## Passage to read
=== Section Start ===
One could if you ignore intent, but I wouldn't support that conclusion.
The warning deals with return value and where it ends up.
perldiag says:
...
Very
often this points not to stupidity on your part, but a failure of Perl
to parse your program the way you thought it would...
so if you were to adapt perldiag example with andreas' example you get
#~ perl -MDDS -Mstrict -Mwarnings -le " my $hr; map { @{$hr->{$_}}{qw'
+ a b c '} = $_,$_,$_ ; } 1; Dump($hr) "
#~ perl -MDDS -Mstrict -Mwarnings -le " my $hr; map { @{$hr->{$_}}{qw'
+ a b c '} = ( $_,$_,$_ ); } 1; Dump($hr) "
=== Section End ===
Dataset entries:
=== Section Start ===
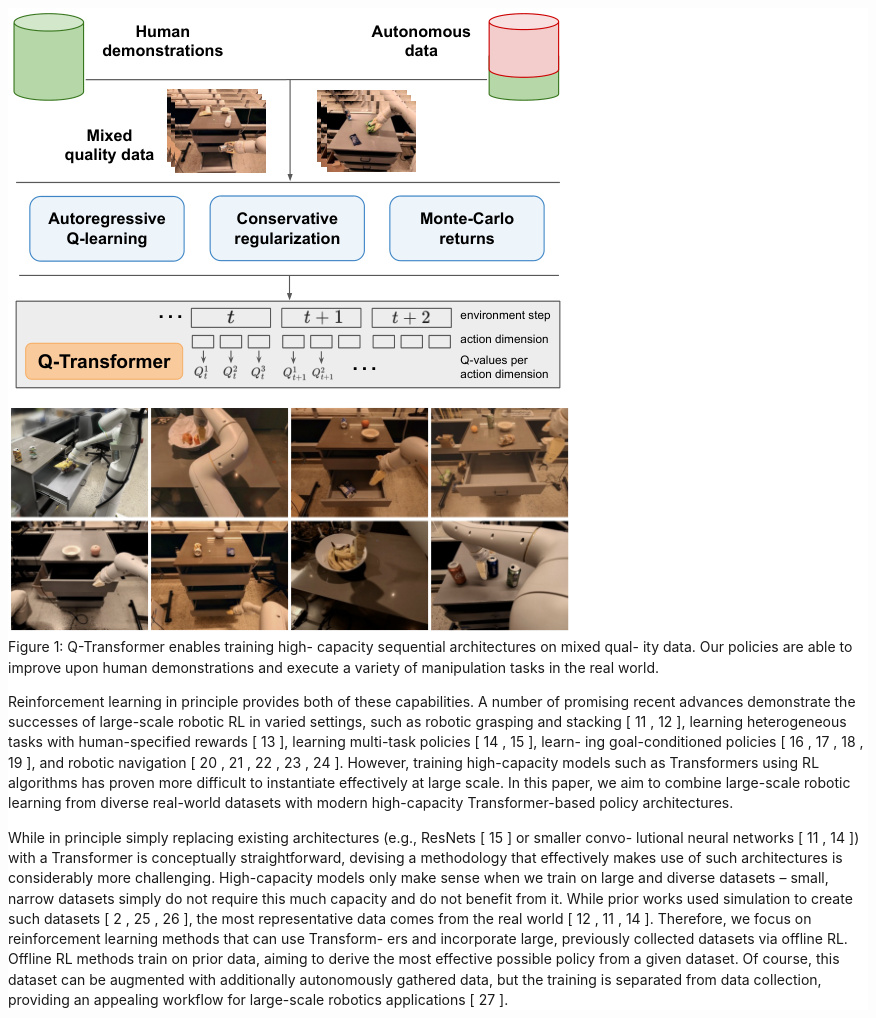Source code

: ![](images/46fdf304e7cda9f550643e82837921ed95bdbf56a49be269bd27163c09269035.jpg)  
Figure 1: Q-Transformer enables training high- capacity sequential architectures on mixed qual- ity data. Our policies are able to improve upon human demonstrations and execute a variety of manipulation tasks in the real world.  

Reinforcement learning in principle provides both of these capabilities. A number of promising recent advances demonstrate the successes of large-scale robotic RL in varied settings, such as robotic grasping and stacking [ 11 ,  12 ], learning heterogeneous tasks with human-specified rewards [ 13 ], learning multi-task policies [ 14 ,  15 ], learn- ing goal-conditioned policies [ 16 ,  17 ,  18 ,  19 ], and robotic navigation [ 20 ,  21 ,  22 ,  23 ,  24 ]. However, training high-capacity models such as Transformers using RL algorithms has proven more difficult to instantiate effectively at large scale. In this paper, we aim to combine large-scale robotic learning from diverse real-world datasets with modern high-capacity Transformer-based policy architectures.  

While in principle simply replacing existing architectures (e.g., ResNets [ 15 ] or smaller convo- lutional neural networks [ 11 ,  14 ]) with a Transformer is conceptually straightforward, devising a methodology that effectively makes use of such architectures is considerably more challenging. High-capacity models only make sense when we train on large and diverse datasets – small, narrow datasets simply do not require this much capacity and do not benefit from it. While prior works used simulation to create such datasets [ 2 ,  25 ,  26 ], the most representative data comes from the real world [ 12 ,  11 ,  14 ]. Therefore, we focus on reinforcement learning methods that can use Transform- ers and incorporate large, previously collected datasets via  offline  RL. Offline RL methods train on prior data, aiming to derive the most effective possible policy from a given dataset. Of course, this dataset can be augmented with additionally autonomously gathered data, but the training is separated from data collection, providing an appealing workflow for large-scale robotics applications [ 27 ].  
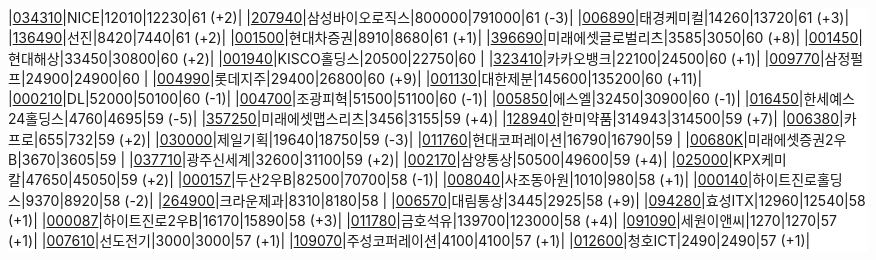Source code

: |[034310](https://finance.daum.net/quotes/A034310)|NICE|12010|12230|61 (+2)|
|[207940](https://finance.daum.net/quotes/A207940)|삼성바이오로직스|800000|791000|61 (-3)|
|[006890](https://finance.daum.net/quotes/A006890)|태경케미컬|14260|13720|61 (+3)|
|[136490](https://finance.daum.net/quotes/A136490)|선진|8420|7440|61 (+2)|
|[001500](https://finance.daum.net/quotes/A001500)|현대차증권|8910|8680|61 (+1)|
|[396690](https://finance.daum.net/quotes/A396690)|미래에셋글로벌리츠|3585|3050|60 (+8)|
|[001450](https://finance.daum.net/quotes/A001450)|현대해상|33450|30800|60 (+2)|
|[001940](https://finance.daum.net/quotes/A001940)|KISCO홀딩스|20500|22750|60 |
|[323410](https://finance.daum.net/quotes/A323410)|카카오뱅크|22100|24500|60 (+1)|
|[009770](https://finance.daum.net/quotes/A009770)|삼정펄프|24900|24900|60 |
|[004990](https://finance.daum.net/quotes/A004990)|롯데지주|29400|26800|60 (+9)|
|[001130](https://finance.daum.net/quotes/A001130)|대한제분|145600|135200|60 (+11)|
|[000210](https://finance.daum.net/quotes/A000210)|DL|52000|50100|60 (-1)|
|[004700](https://finance.daum.net/quotes/A004700)|조광피혁|51500|51100|60 (-1)|
|[005850](https://finance.daum.net/quotes/A005850)|에스엘|32450|30900|60 (-1)|
|[016450](https://finance.daum.net/quotes/A016450)|한세예스24홀딩스|4760|4695|59 (-5)|
|[357250](https://finance.daum.net/quotes/A357250)|미래에셋맵스리츠|3456|3155|59 (+4)|
|[128940](https://finance.daum.net/quotes/A128940)|한미약품|314943|314500|59 (+7)|
|[006380](https://finance.daum.net/quotes/A006380)|카프로|655|732|59 (+2)|
|[030000](https://finance.daum.net/quotes/A030000)|제일기획|19640|18750|59 (-3)|
|[011760](https://finance.daum.net/quotes/A011760)|현대코퍼레이션|16790|16790|59 |
|[00680K](https://finance.daum.net/quotes/A00680K)|미래에셋증권2우B|3670|3605|59 |
|[037710](https://finance.daum.net/quotes/A037710)|광주신세계|32600|31100|59 (+2)|
|[002170](https://finance.daum.net/quotes/A002170)|삼양통상|50500|49600|59 (+4)|
|[025000](https://finance.daum.net/quotes/A025000)|KPX케미칼|47650|45050|59 (+2)|
|[000157](https://finance.daum.net/quotes/A000157)|두산2우B|82500|70700|58 (-1)|
|[008040](https://finance.daum.net/quotes/A008040)|사조동아원|1010|980|58 (+1)|
|[000140](https://finance.daum.net/quotes/A000140)|하이트진로홀딩스|9370|8920|58 (-2)|
|[264900](https://finance.daum.net/quotes/A264900)|크라운제과|8310|8180|58 |
|[006570](https://finance.daum.net/quotes/A006570)|대림통상|3445|2925|58 (+9)|
|[094280](https://finance.daum.net/quotes/A094280)|효성ITX|12960|12540|58 (+1)|
|[000087](https://finance.daum.net/quotes/A000087)|하이트진로2우B|16170|15890|58 (+3)|
|[011780](https://finance.daum.net/quotes/A011780)|금호석유|139700|123000|58 (+4)|
|[091090](https://finance.daum.net/quotes/A091090)|세원이앤씨|1270|1270|57 (+1)|
|[007610](https://finance.daum.net/quotes/A007610)|선도전기|3000|3000|57 (+1)|
|[109070](https://finance.daum.net/quotes/A109070)|주성코퍼레이션|4100|4100|57 (+1)|
|[012600](https://finance.daum.net/quotes/A012600)|청호ICT|2490|2490|57 (+1)|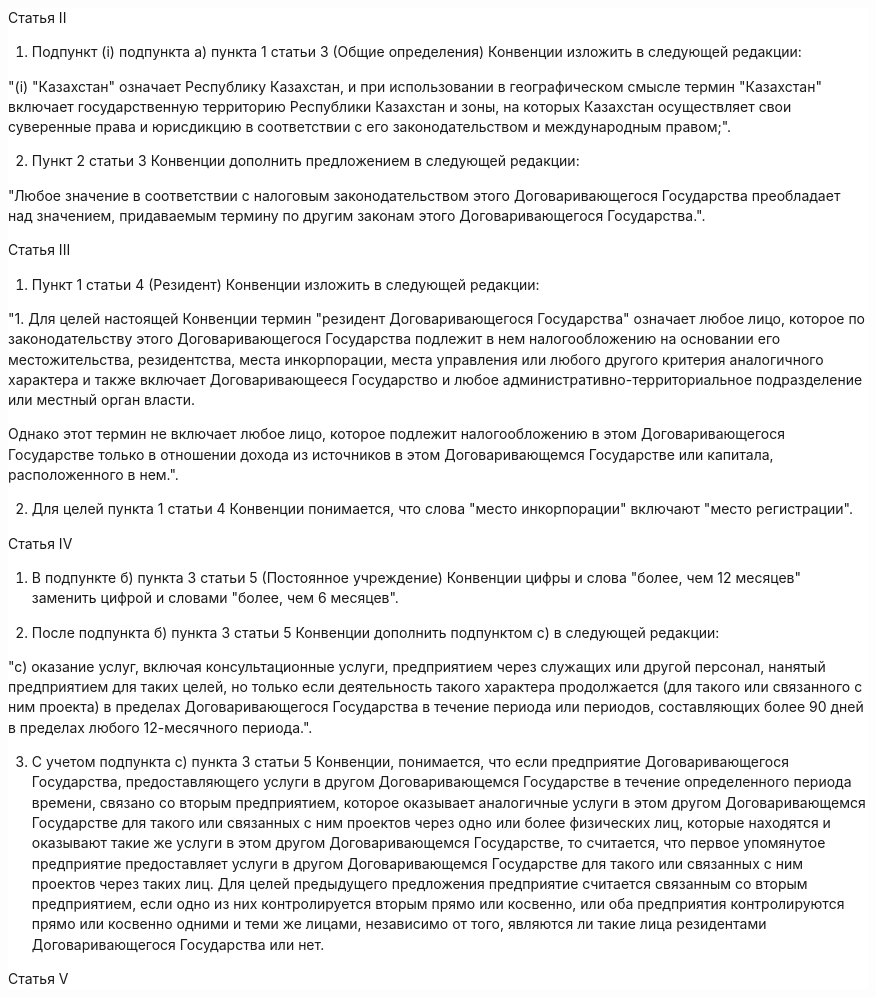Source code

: Статья II

1. Подпункт (i) подпункта а) пункта 1 статьи 3 (Общие определения) Конвенции изложить в следующей редакции:

"(i) "Казахстан" означает Республику Казахстан, и при использовании в географическом смысле термин "Казахстан" включает государственную территорию Республики Казахстан и зоны, на которых Казахстан осуществляет свои суверенные права и юрисдикцию в соответствии с его законодательством и международным правом;".

2. Пункт 2 статьи 3 Конвенции дополнить предложением в следующей редакции:

"Любое значение в соответствии с налоговым законодательством этого Договаривающегося Государства преобладает над значением, придаваемым термину по другим законам этого Договаривающегося Государства.".

Статья III

1. Пункт 1 статьи 4 (Резидент) Конвенции изложить в следующей редакции:

"1. Для целей настоящей Конвенции термин "резидент Договаривающегося Государства" означает любое лицо, которое по законодательству этого Договаривающегося Государства подлежит в нем налогообложению на основании его местожительства, резидентства, места инкорпорации, места управления или любого другого критерия аналогичного характера и также включает Договаривающееся Государство и любое административно-территориальное подразделение или местный орган власти.

Однако этот термин не включает любое лицо, которое подлежит налогообложению в этом Договаривающегося Государстве только в отношении дохода из источников в этом Договаривающемся Государстве или капитала, расположенного в нем.".

2. Для целей пункта 1 статьи 4 Конвенции понимается, что слова "место инкорпорации" включают "место регистрации".

Статья IV

1. В подпункте б) пункта 3 статьи 5 (Постоянное учреждение) Конвенции цифры и слова "более, чем 12 месяцев" заменить цифрой и словами "более, чем 6 месяцев".

2. После подпункта б) пункта 3 статьи 5 Конвенции дополнить подпунктом с) в следующей редакции:

"с) оказание услуг, включая консультационные услуги, предприятием через служащих или другой персонал, нанятый предприятием для таких целей, но только если деятельность такого характера продолжается (для такого или связанного с ним проекта) в пределах Договаривающегося Государства в течение периода или периодов, составляющих более 90 дней в пределах любого 12-месячного периода.".

3. С учетом подпункта с) пункта 3 статьи 5 Конвенции, понимается, что если предприятие Договаривающегося Государства, предоставляющего услуги в другом Договаривающемся Государстве в течение определенного периода времени, связано со вторым предприятием, которое оказывает аналогичные услуги в этом другом Договаривающемся Государстве для такого или связанных с ним проектов через одно или более физических лиц, которые находятся и оказывают такие же услуги в этом другом Договаривающемся Государстве, то считается, что первое упомянутое предприятие предоставляет услуги в другом Договаривающемся Государстве для такого или связанных с ним проектов через таких лиц. Для целей предыдущего предложения предприятие считается связанным со вторым предприятием, если одно из них контролируется вторым прямо или косвенно, или оба предприятия контролируются прямо или косвенно одними и теми же лицами, независимо от того, являются ли такие лица резидентами Договаривающегося Государства или нет.

Статья V
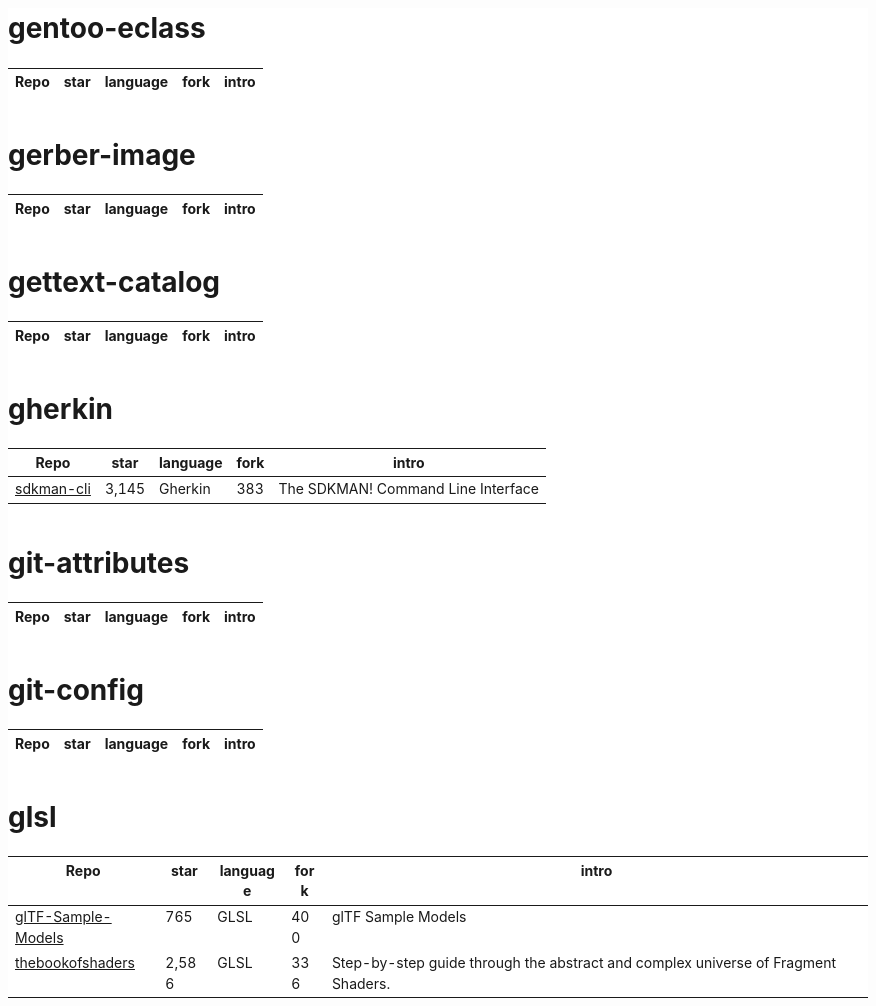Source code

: 

# gentoo-eclass

Repo|star|language|fork|intro
-|-|-|-|-



# gerber-image

Repo|star|language|fork|intro
-|-|-|-|-



# gettext-catalog

Repo|star|language|fork|intro
-|-|-|-|-



# gherkin

Repo|star|language|fork|intro
-|-|-|-|-
[sdkman-cli](https://github.com/sdkman/sdkman-cli)|3,145|Gherkin|383|The SDKMAN! Command Line Interface


# git-attributes

Repo|star|language|fork|intro
-|-|-|-|-



# git-config

Repo|star|language|fork|intro
-|-|-|-|-



# glsl

Repo|star|language|fork|intro
-|-|-|-|-
[glTF-Sample-Models](https://github.com/KhronosGroup/glTF-Sample-Models)|765|GLSL|400|glTF Sample Models
[thebookofshaders](https://github.com/patriciogonzalezvivo/thebookofshaders)|2,586|GLSL|336|Step-by-step guide through the abstract and complex universe of Fragment Shaders.
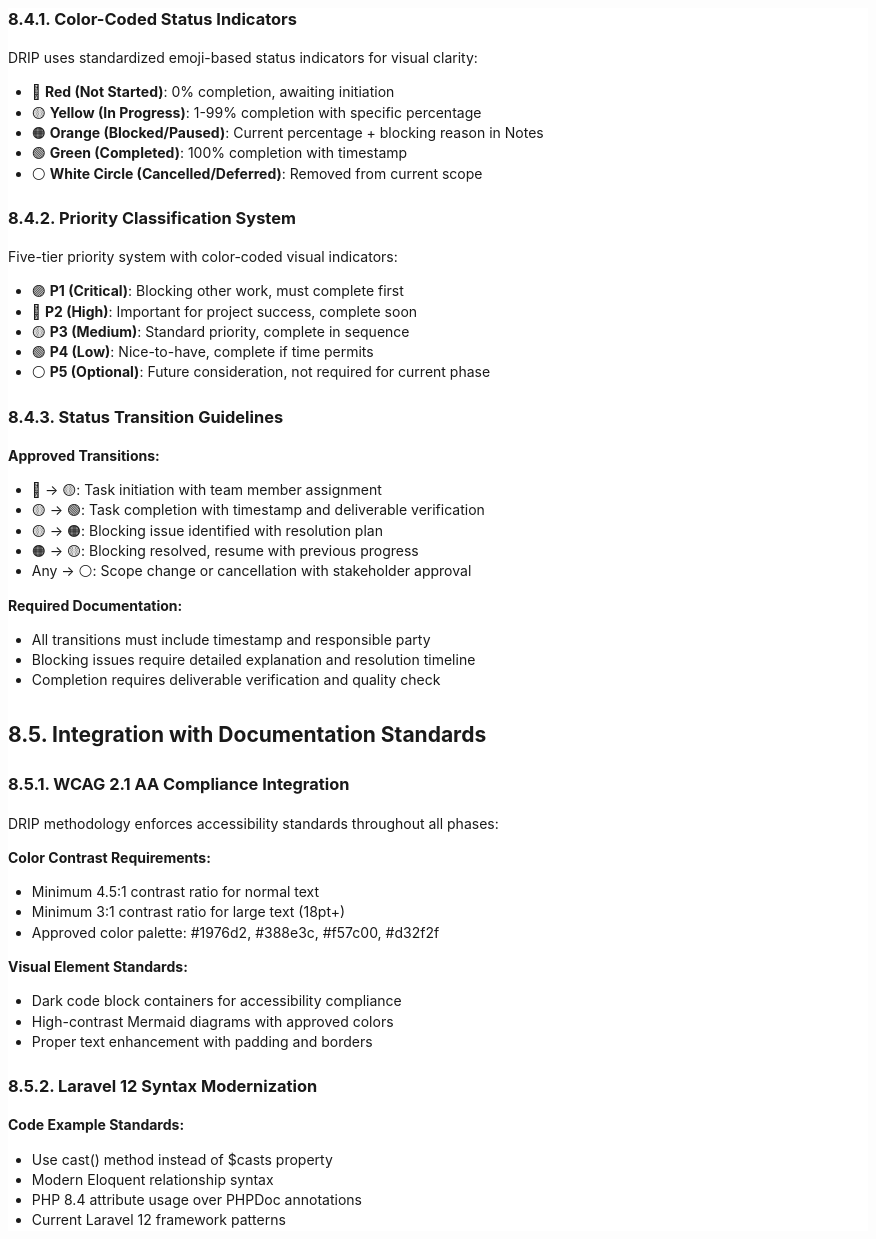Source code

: ### 8.4.1. Color-Coded Status Indicators

DRIP uses standardized emoji-based status indicators for visual clarity:

- 🔴 **Red (Not Started)**: 0% completion, awaiting initiation
- 🟡 **Yellow (In Progress)**: 1-99% completion with specific percentage
- 🟠 **Orange (Blocked/Paused)**: Current percentage + blocking reason in Notes
- 🟢 **Green (Completed)**: 100% completion with timestamp
- ⚪ **White Circle (Cancelled/Deferred)**: Removed from current scope

### 8.4.2. Priority Classification System

Five-tier priority system with color-coded visual indicators:

- 🟣 **P1 (Critical)**: Blocking other work, must complete first
- 🔴 **P2 (High)**: Important for project success, complete soon
- 🟡 **P3 (Medium)**: Standard priority, complete in sequence
- 🟢 **P4 (Low)**: Nice-to-have, complete if time permits
- ⚪ **P5 (Optional)**: Future consideration, not required for current phase

### 8.4.3. Status Transition Guidelines

**Approved Transitions:**
- 🔴 → 🟡: Task initiation with team member assignment
- 🟡 → 🟢: Task completion with timestamp and deliverable verification
- 🟡 → 🟠: Blocking issue identified with resolution plan
- 🟠 → 🟡: Blocking resolved, resume with previous progress
- Any → ⚪: Scope change or cancellation with stakeholder approval

**Required Documentation:**
- All transitions must include timestamp and responsible party
- Blocking issues require detailed explanation and resolution timeline
- Completion requires deliverable verification and quality check

## 8.5. Integration with Documentation Standards

### 8.5.1. WCAG 2.1 AA Compliance Integration

DRIP methodology enforces accessibility standards throughout all phases:

**Color Contrast Requirements:**
- Minimum 4.5:1 contrast ratio for normal text
- Minimum 3:1 contrast ratio for large text (18pt+)
- Approved color palette: #1976d2, #388e3c, #f57c00, #d32f2f

**Visual Element Standards:**
- Dark code block containers for accessibility compliance
- High-contrast Mermaid diagrams with approved colors
- Proper text enhancement with padding and borders

### 8.5.2. Laravel 12 Syntax Modernization

**Code Example Standards:**
- Use cast() method instead of $casts property
- Modern Eloquent relationship syntax
- PHP 8.4 attribute usage over PHPDoc annotations
- Current Laravel 12 framework patterns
=== Section End ===
## Exercise set
1. Summarize the Perl warning post in two sentences.
2. Answer from the Perl warning post:
(a) What does the warning deal with?
(b) According to the quoted perldiag text, what does this very often point to instead of stupidity on your part?
(c) Whose example is adapted together with the perldiag example?
The items stand on their own and are not part of the Perl warning post.

## Solved problems
1. The writer would not support a conclusion reached by ignoring intent, and says the warning deals with the return value and where it ends up. Quoting perldiag, the writer notes that the warning often points to Perl failing to parse the program as expected, and shows what the perldiag example looks like when adapted with andreas' example.

2.
(a) The return value and where it ends up.
(b) A failure of Perl to parse your program the way you thought it would.
(c) Andreas' example.